RICHMOND, VA (WWBT) - A federal judge threatened to send Former Gov. Bob McDonnell and his wife to jail Monday, if a critical order in the upcoming corruption trial is not obeyed.
At issue is the first legal battle of the case – whether or not Bob and Maureen McDonnell can talk to family members and friends about the substance of the indictment.
Federal prosecutors argue that close companions may be called as witnesses, and do not want stories or memories to become clouded.
The McDonnells' defense team argues that the indictment has traumatized the former First Family, and discussing the case would be necessary for the McDonnell's support structure.
Judge David J. Novak ruled Monday that witnesses may not discuss the substance of the case with Bob or Maureen McDonnell, even if the witnesses are close friends or family members. Novak said if the order is violated, the government would find out, and both defendants could be taken into custody.
"If those orders are violated, I put people in jail," Novak said from the bench. "I don't care about what your position may have been in the past… we will find out in cross examination or in interviews that the order has been violated."

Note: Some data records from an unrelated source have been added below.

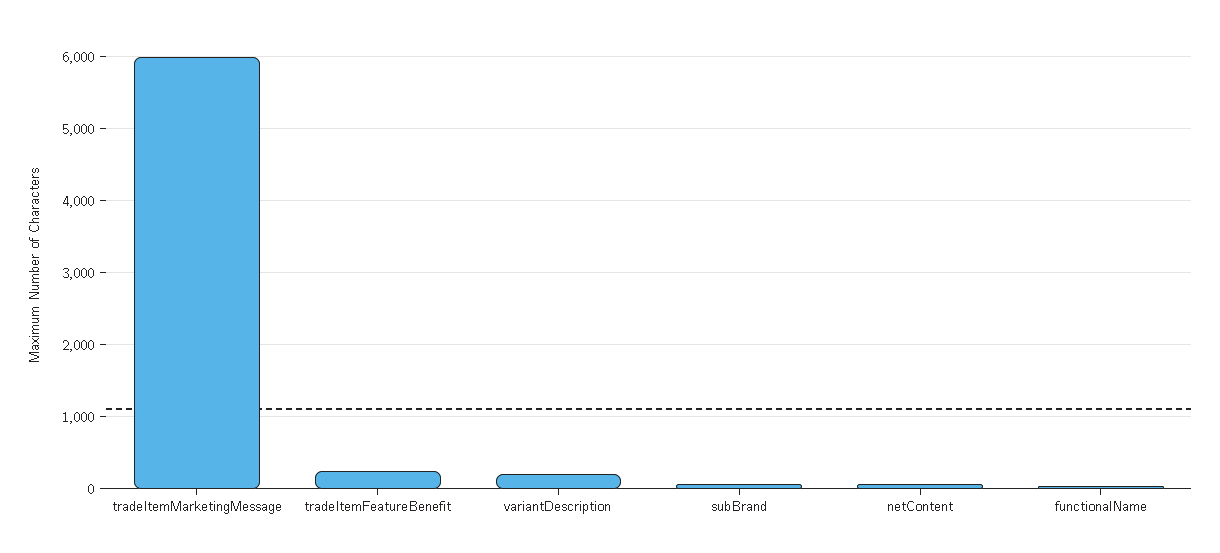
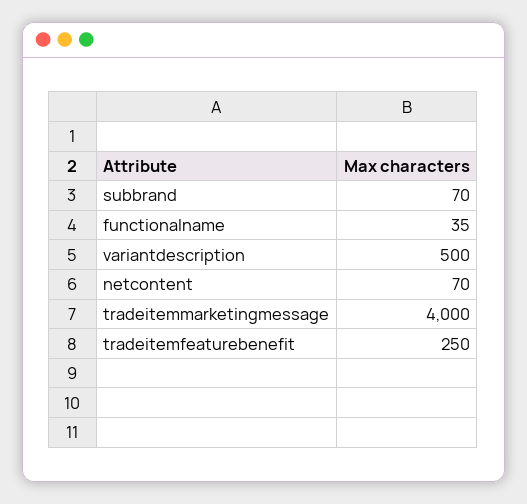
  {
-   "tradeItemMarketingMessage": 6000,
+   "tradeItemMarketingMessage": 4000,
    "tradeItemFeatureBenefit": 250,
-   "variantDescription": 200,
+   "variantDescription": 500,
    "subBrand": 70,
    "netContent": 70,
    "functionalName": 35
  }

Novak then asked the former Governor and First Lady if they understood. They both quietly replied, "yes, your honor."
Under Monday's decision, both the government and the defense will outline which witnesses could present substantive information. Both sides will swap witness lists by the close of business Wednesday, providing the McDonnells with a better idea of who will fall under the order.
Both Bob and Maureen McDonnell may speak with each other about all facts of the case, with Novak citing spousal privilege.

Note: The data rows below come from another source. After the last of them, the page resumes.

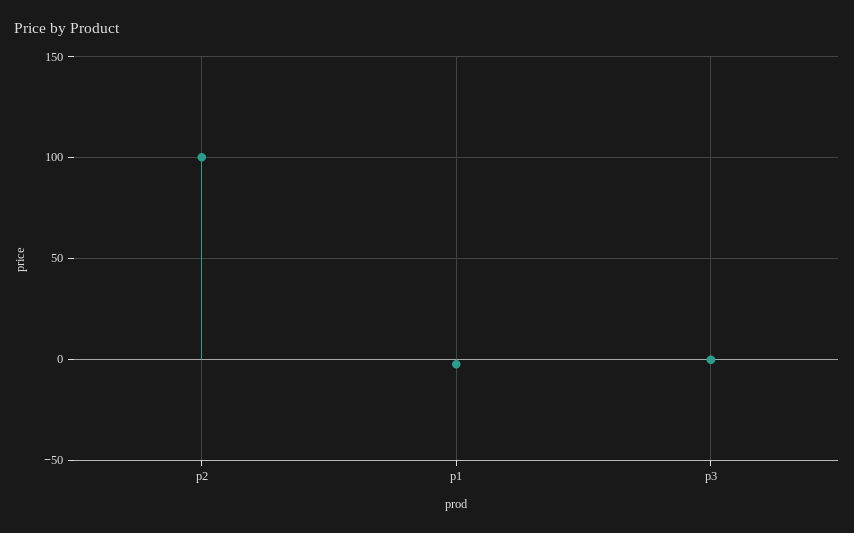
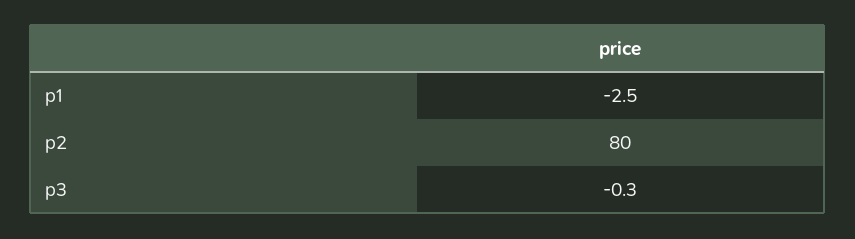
  {
-   "p2": 100,
+   "p2": 80,
    "p1": -2.5,
    "p3": -0.3
  }

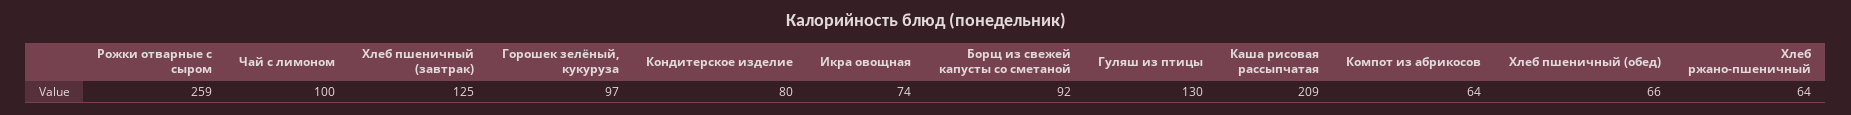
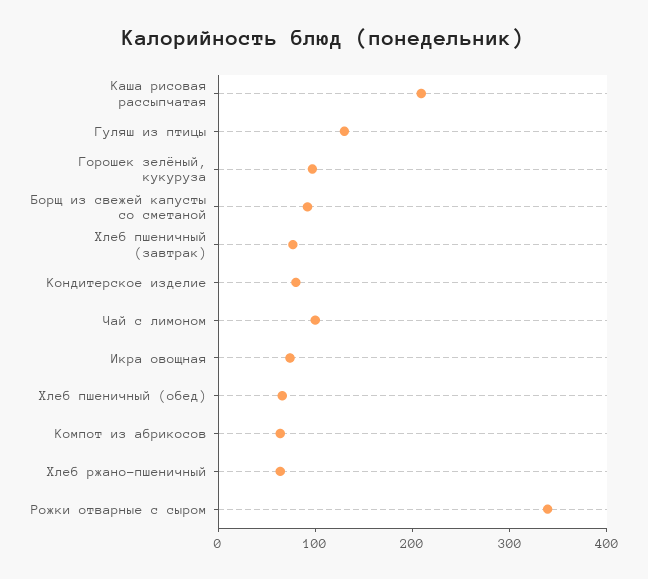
  {
-   "Рожки отварные с сыром": 259,
+   "Рожки отварные с сыром": 340,
    "Чай с лимоном": 100,
-   "Хлеб пшеничный (завтрак)": 125,
+   "Хлеб пшеничный (завтрак)": 80,
    "Горошек зелёный, кукуруза": 97,
    "Кондитерское изделие": 80,
    "Икра овощная": 74,
    "Борщ из свежей капусты со сметаной": 92,
    "Гуляш из птицы": 130,
    "Каша рисовая рассыпчатая": 209,
    "Компот из абрикосов": 64,
    "Хлеб пшеничный (обед)": 66,
    "Хлеб ржано-пшеничный": 64
  }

"I'm not going to come between husband and wife," Novak said. "I don't think either Bob or Maureen McDonnell will obstruct justice. This is just a prophylactic measure."
The McDonnell's daughter, Cailin, joined her mother and father in federal court, watching behind them in the small room seating 50.
The former Governor kissed his daughter on the cheek while leaving, telling reporters, "We have a strong family, we're doing quite well, thank you."
Novak continued to scold the defense team seconds into Monday's hearing, expressing concerns that the corruption trial could become a trial by press conference.
"You may be the first criminal defense attorney in history who wants his client to talk to everybody," Novak said to defense attorney John L. Brownlee. "We're trying not to make this situation any worse than it already is."
Under the order, witnesses with substantive information may have contact with the defendants. The list of potential witnesses will not be publicly filed, only exchanged between attorneys. Witnesses may be added to the lists after Wednesday, as preparations for the July 28 trial continue.